Could you print all of the data below again, exactly?

(Dataset entries)
-------
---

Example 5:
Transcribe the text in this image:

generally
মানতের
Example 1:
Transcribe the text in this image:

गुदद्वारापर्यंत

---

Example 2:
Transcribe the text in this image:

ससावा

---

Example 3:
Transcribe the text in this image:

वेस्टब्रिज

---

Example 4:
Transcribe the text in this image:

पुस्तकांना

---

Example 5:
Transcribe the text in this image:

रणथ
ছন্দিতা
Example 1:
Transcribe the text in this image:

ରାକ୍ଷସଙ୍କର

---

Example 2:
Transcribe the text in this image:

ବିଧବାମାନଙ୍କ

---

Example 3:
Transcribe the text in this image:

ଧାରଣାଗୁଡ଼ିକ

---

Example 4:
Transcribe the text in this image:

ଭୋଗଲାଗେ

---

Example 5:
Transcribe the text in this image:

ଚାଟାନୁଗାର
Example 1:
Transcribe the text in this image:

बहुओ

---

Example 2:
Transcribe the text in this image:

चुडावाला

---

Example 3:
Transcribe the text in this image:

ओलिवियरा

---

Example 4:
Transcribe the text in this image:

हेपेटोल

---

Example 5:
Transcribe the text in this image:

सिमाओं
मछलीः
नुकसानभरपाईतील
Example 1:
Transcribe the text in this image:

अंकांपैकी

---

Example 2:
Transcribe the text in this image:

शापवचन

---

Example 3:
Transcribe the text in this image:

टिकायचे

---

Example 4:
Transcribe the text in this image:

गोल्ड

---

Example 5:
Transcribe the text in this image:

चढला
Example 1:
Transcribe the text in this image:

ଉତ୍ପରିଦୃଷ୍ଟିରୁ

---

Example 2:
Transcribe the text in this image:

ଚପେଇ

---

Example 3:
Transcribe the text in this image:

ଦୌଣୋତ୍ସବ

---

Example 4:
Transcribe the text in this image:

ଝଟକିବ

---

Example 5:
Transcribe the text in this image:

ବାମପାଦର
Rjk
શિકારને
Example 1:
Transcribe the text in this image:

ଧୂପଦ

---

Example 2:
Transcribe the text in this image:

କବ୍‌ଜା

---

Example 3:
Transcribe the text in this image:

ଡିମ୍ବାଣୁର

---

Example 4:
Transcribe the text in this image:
-------
=== Solution to this exercise ===
---

Example 5:
Transcribe the text in this image:

generally
মানতের
Example 1:
Transcribe the text in this image:

गुदद्वारापर्यंत

---

Example 2:
Transcribe the text in this image:

ससावा

---

Example 3:
Transcribe the text in this image:

वेस्टब्रिज

---

Example 4:
Transcribe the text in this image:

पुस्तकांना

---

Example 5:
Transcribe the text in this image:

रणथ
ছন্দিতা
Example 1:
Transcribe the text in this image:

ରାକ୍ଷସଙ୍କର

---

Example 2:
Transcribe the text in this image:

ବିଧବାମାନଙ୍କ

---

Example 3:
Transcribe the text in this image:

ଧାରଣାଗୁଡ଼ିକ

---

Example 4:
Transcribe the text in this image:

ଭୋଗଲାଗେ

---

Example 5:
Transcribe the text in this image:

ଚାଟାନୁଗାର
Example 1:
Transcribe the text in this image:

बहुओ

---

Example 2:
Transcribe the text in this image:

चुडावाला

---

Example 3:
Transcribe the text in this image:

ओलिवियरा

---

Example 4:
Transcribe the text in this image:

हेपेटोल

---

Example 5:
Transcribe the text in this image:

सिमाओं
मछलीः
नुकसानभरपाईतील
Example 1:
Transcribe the text in this image:

अंकांपैकी

---

Example 2:
Transcribe the text in this image:

शापवचन

---

Example 3:
Transcribe the text in this image:

टिकायचे

---

Example 4:
Transcribe the text in this image:

गोल्ड

---

Example 5:
Transcribe the text in this image:

चढला
Example 1:
Transcribe the text in this image:

ଉତ୍ପରିଦୃଷ୍ଟିରୁ

---

Example 2:
Transcribe the text in this image:

ଚପେଇ

---

Example 3:
Transcribe the text in this image:

ଦୌଣୋତ୍ସବ

---

Example 4:
Transcribe the text in this image:

ଝଟକିବ

---

Example 5:
Transcribe the text in this image:

ବାମପାଦର
Rjk
શિકારને
Example 1:
Transcribe the text in this image:

ଧୂପଦ

---

Example 2:
Transcribe the text in this image:

କବ୍‌ଜା

---

Example 3:
Transcribe the text in this image:

ଡିମ୍ବାଣୁର

---

Example 4:
Transcribe the text in this image:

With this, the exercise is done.